Hypothalamic and pituitary dysfunction is well recognized and may be associated with hydrocephalus.
Clinically significant spinal cord involvement is unusual in leukemia; it is encountered most commonly with acute myeloid leukemia. Spinal cord syndromes arise from compression by extradural deposits; direct infiltration of the spinal cord and nerve roots; vascular occlusion by thrombus, leukemic cells, or some combination of these; or hemorrhage. Exceptionally, an acute paraneoplastic necrotizing myelopathy occurs, often with retinal changes.
Peripheral neuropathy caused directly by leukemia is rare.
Chloromas are solid tumors of nonlymphatic leukemia that are more common in children than adults. Granulocytic sarcoma develops in approximately 2.5 percent of cases of acute myeloid leukemia, and it may occur in myelofibrosis or myelodysplastic syndromes as part of transformation to acute leukemia. The majority of chloromas have a distinctive green color that fades on exposure to light.
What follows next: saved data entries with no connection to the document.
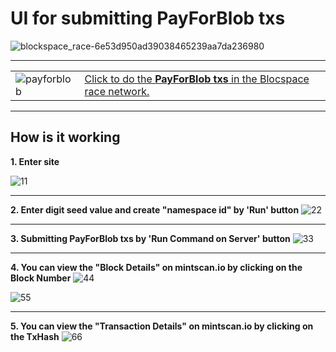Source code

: # UI for submitting PayForBlob txs 

![blockspace_race-6e53d950ad39038465239aa7da236980](https://github.com/bugrazen/payforblob/assets/95212909/8583709a-6983-4159-8988-0bb8d255383e)

---

|  | |
|-----------|-------------|
| ![payforblob](https://github.com/bugrazen/payforblob/assets/95212909/3d2799b7-a274-409b-b686-9cc169b4243d) |[Click to do the **PayForBlob txs** in the Blocspace race network.](http://www.payforblob.online:8088) |

---

## How is it working

<b>1. Enter site</b>

![11](https://github.com/bugrazen/payforblob/assets/95212909/71e304f3-09af-48dd-94e0-3b9e2db834bb)



---

<b>2. Enter digit seed value and create "namespace id" by 'Run' button</b>
![22](https://github.com/bugrazen/payforblob/assets/95212909/e5840fbb-02d6-47f6-8952-01ab8b0d51ef)



---

<b>3. Submitting PayForBlob txs by 'Run Command on Server' button</b>
![33](https://github.com/bugrazen/payforblob/assets/95212909/638821d5-2a6d-47be-9e42-b2c9ba9019dd)



---

<b>4. You can view the "Block Details" on mintscan.io by clicking on the **Block Number**</b>
![44](https://github.com/bugrazen/payforblob/assets/95212909/bf34cd0b-92f2-4fa8-b310-ff39a192f5e0)


![55](https://github.com/bugrazen/payforblob/assets/95212909/5b8f298d-f797-44c3-9ac7-ce44ae757540)


---

<b>5. You can view the "Transaction Details" on mintscan.io by clicking on the TxHash</b>
![66](https://github.com/bugrazen/payforblob/assets/95212909/0442dd10-025a-48a0-a047-29c7f6ce49a1)

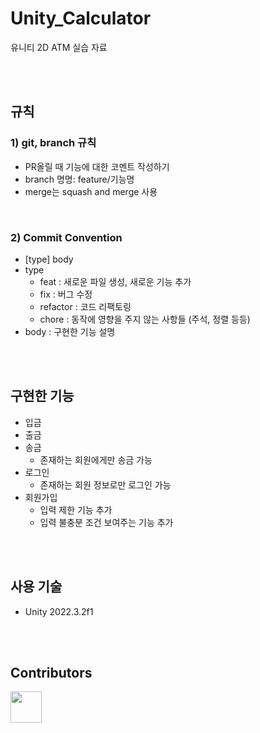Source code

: # Unity_Calculator
유니티 2D ATM 실습 자료

<br/>
<br/>

## 규칙
### 1) git, branch 규칙
- PR올릴 때 기능에 대한 코멘트 작성하기
- branch 명명: feature/기능명
- merge는 squash and merge 사용


<br/>

### 2) Commit Convention
- [type] body
- type
    - feat : 새로운 파일 생성, 새로운 기능 추가
    - fix : 버그 수정
    - refactor : 코드 리팩토링
    - chore : 동작에 영향을 주지 않는 사항들 (주석, 정렬 등등)
- body : 구현한 기능 설명

<br/>
<br/>


## 구현한 기능
* 입금
* 출금
* 송금
  - 존재하는 회원에게만 송금 가능
* 로그인
  - 존재하는 회원 정보로만 로그인 가능
* 회원가입
  - 입력 제한 기능 추가
  - 입력 불충분 조건 보여주는 기능 추가

<br/>
<br/>

## 사용 기술
- Unity 2022.3.2f1

<br/>
<br/>

## Contributors
<div>
    <a href="https://github.com/juyonLee00">
  <img src="https://github.com/juyonLee00.png" width="50" height="50" >
</a>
Most occur subperiosteally, usually in the cranial and facial bones, especially the paranasal sinuses, mastoid air cells, or orbits; they are usually attached to the dura mater and rarely invade cerebral tissue. Chloromas are radiosensitive.
The overall incidence of intracranial hemorrhage (ICH) is around 3 percent among adult patients with hematologic malignancies. The incidence is greatest in patients with acute myeloid leukemia. Patients with intracranial lymphoma are more prone to ICH than those with acute leukemia. Chemotherapy-related endothelial injury and reduction of coagulation factors may each play a role in the pathogenesis.
Thrombocytopenia is a frequent feature of ICH and may in some cases be the result of disseminated intravascular coagulation (DIC) or leukemic infiltration of the bone marrow. Platelet production may also be impaired as a result of the myelotoxic effects of chemotherapy. Bleeding in the CNS is usually multifocal and may be confluent. DIC is a prominent feature of promyelocytic leukemia but, in other forms of leukemia, DIC is particularly marked in those with high peripheral white cell counts. It appears soon after the beginning of chemotherapy, presumably because tissue thromboplastins are released from destroyed leukocytes.
Both acute and chronic subdural hematoma may occur. Cisternal, cervical, or lumbar puncture in a thrombocytopenic patient with acute leukemia may cause a spinal subdural hematoma with resulting compression of the spinal cord or cauda equina. Cranial irradiation causes intracranial vessel narrowing and thrombotic occlusion in later life. Weakening of the vessel wall can also result in arterial dilatation and tortuosity. The sequelae of these changes are vascular malformation, aneurysmal dilatation, and arterial thrombosis.
Marked elevation of the white cell count may produce a significant increase in whole-blood viscosity. The signs and symptoms include headache, somnolence, and impairment of consciousness. All types of leukemia may produce this syndrome, but neurologic symptoms may occur more readily in myelogenous leukemias at lower leukocyte counts, reflecting the larger cell size.
Treatment with leukapheresis may abolish the symptoms. Blood transfusions may be hazardous because they may further elevate viscosity.
In all leukemias, but particularly in the lymphoblastic leukemia of childhood, viruses (especially mumps, measles, and varicella) are the most common infective organisms of the CNS. Bacterial and fungal infections, especially aspergillosis, also occur. The increased incidence of involvement of the CNS with rare organisms or organisms that are normally nonpathogenic is contributed to by the widespread use of corticosteroids, chemotherapy, and broad-spectrum antibiotics.